__DIRECTIVE__
In the listing below, locate the line that contains "Schmerz verändern und" and the line that contains "Allgemeine Ursachen für". Restate word for word those two lines and every line between them, and nothing else.

__DATA RECORDS__
--

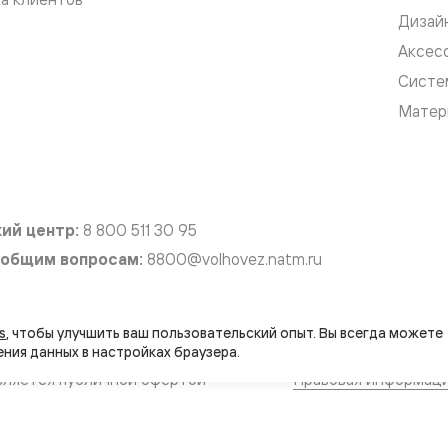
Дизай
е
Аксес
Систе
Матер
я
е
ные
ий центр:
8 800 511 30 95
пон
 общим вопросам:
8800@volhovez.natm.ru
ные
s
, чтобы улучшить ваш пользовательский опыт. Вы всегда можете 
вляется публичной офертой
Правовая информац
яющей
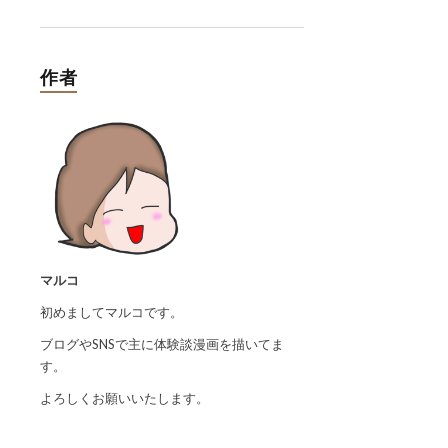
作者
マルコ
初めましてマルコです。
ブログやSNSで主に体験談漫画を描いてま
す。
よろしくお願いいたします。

--

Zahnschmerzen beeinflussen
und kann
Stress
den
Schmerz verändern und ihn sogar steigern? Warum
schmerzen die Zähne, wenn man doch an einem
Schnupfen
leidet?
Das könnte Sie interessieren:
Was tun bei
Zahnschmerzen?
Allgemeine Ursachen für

--

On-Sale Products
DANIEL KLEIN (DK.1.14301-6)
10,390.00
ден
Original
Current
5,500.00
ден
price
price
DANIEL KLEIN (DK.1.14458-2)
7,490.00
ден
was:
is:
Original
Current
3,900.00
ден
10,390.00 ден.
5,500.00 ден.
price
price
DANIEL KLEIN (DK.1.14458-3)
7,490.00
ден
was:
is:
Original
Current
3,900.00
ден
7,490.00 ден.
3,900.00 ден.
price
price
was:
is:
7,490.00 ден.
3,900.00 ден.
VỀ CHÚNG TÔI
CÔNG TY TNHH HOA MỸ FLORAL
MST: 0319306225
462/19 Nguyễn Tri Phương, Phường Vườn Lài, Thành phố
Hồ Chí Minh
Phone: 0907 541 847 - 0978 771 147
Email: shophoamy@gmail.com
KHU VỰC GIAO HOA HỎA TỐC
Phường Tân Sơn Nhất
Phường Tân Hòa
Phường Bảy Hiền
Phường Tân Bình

--

__YOUR RESPONSE__
Schmerz verändern und ihn sogar steigern? Warum
schmerzen die Zähne, wenn man doch an einem
Schnupfen
leidet?
Das könnte Sie interessieren:
Was tun bei
Zahnschmerzen?
Allgemeine Ursachen für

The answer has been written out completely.